5泊6日の東京滞在も瞬く間に最終日。明日には福岡へと飛び立つ。今回は、ごく限られた地域だけを巡り、昔好きだった表参道さえも立ち寄らず、大した買い物をすることもなく。
人と会い、食事をし、それがメインだったが、こういう過ごし方もまたよかったと、思いつつ。
午前中はホテル近くで用事をすませ、ランチタイムはホテル内のチャイニーズへ。
わたしがメールマガジンを発行していたころからの読者で、『街の灯』のサイン会に来てくださったことで知り合ったミチさんと共にランチをとる。
今まで数回しかお会いしたことはないのだが、折に触れてメールでやりとりをし、古くからの知り合いのような気分である。
サンクスギヴィングデーでご家族がいらしたときのことが、つい最近のことのように思い出される。
今回の東京旅は、東京、ニューヨーク、ワシントンDC、そしてインドと、それぞれの土地で出会った人たちとの再会で、彩り豊かに時間旅行を楽しんでいる。
都会とは、首都とは、そういう時間旅行を楽しむことのできる、人々が集約する、場所でもあるのだと思うと、東京に対する見方もまた、変わってくる。
わたしにとっての、東京。
今回、連絡がつかずに会えなかった人たちもまた、たくさんある。
そんな人たちと、いつかまた会うことがあるのだろうか。それとも、すれ違うままに、時を流していくのだろうか。いずれにしても、人との出会いは、再会の確約なき、一期一会のようなものである。
移動の多い歳月を重ねて来て、「縁(えん)」という言葉の重みを、身にしみて、このごろは感じる。
特にこうして、今回の旅のように、十年ぶり、二十年ぶりの人々と再会するときには。
午後はまた、六本木で知人と会った後、「東京ミッドタウン」へと赴いてみる。昨日の六本木ヒルズといい、このミッドタウンといい、きれいで、都市的で、便利な場所なのだろうけれど、個人的には最早、好奇心をそそられず。
淡々と、整然と、茫漠と、寒々と、几帳面な風が吹く。蛍光灯がまばゆい店に目がくらむ。

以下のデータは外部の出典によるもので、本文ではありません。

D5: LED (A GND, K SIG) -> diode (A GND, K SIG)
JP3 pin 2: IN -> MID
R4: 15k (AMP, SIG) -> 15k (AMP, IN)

少し歩いて、すぐに疲れて、レモンスカッシュを頼んで、それを飲み干して、一息つく。
自分の好奇心の在処がどこにあるのか、よくわからなくなる。情報の取捨選択の機能が働いていないように思う。こんなにも、比較的緩やかな、旅の予定をたてているにも関わらず。
夜の目的地もまた、六本木。今回の旅は、六本木での待ち合わせが何かと多い。現在、インド仕事でつながりのある会社を訪問し、先日ムンバイで「ドライデー事件」につき心行くまで飲めなかったSさんと再会。
彼女の会社のスタッフと取引先の方も交えて、近所の居酒屋へと赴く。
金曜の夜。
若きビジネスマンらがスーツ姿で生ビールを酌み交わし、大声で笑いながら食事を楽しんでいるただ中。
東京へ来て、大声で笑うビジネスマンを見たのは、このときが初めてであった。
なにかしら、胸が迫る。
さて、同席の人々は、もちろんインド関連の仕事をしているだけあり、インド事情には相当に明るい。
つまりは、インド濃度がかなり高い話でも、キーワードを理解してもらえるため、話していて楽しい。
ビジネス視点というよりは、専ら生活者視点の話題であったが、ともあれ嬉々としてインド事情を語る自分に気づき、何がそんなに楽しいのだ、と自分に突っ込みたくなること山のごとし。
「喉の温存」など忘れてしゃべりまくる。
せめてもの思いで、アルコールの摂取量は控えておいたが(生まれて初めて「ホッピー」を飲んだ)、アルコールなしでも十分、酔える体質である自分を再確認する。
若い世代の人々の、仕事に熱意を持つ人々の、その強弱の差はあれど、なにかしらの情熱を感じるとき、自分ももっと、本気を出して日印間の仕事をすべきではなかろうか、との思いが巡る。
インドに戻ればまた、日常の渦に巻き込まれて、瞬く間に歳月が流れてしまうのかもしれないが。もたもたしていると、あっというまに50、60、70歳だ。
命短し、働け乙女。
有言実行で、ちゃんとやらんとな。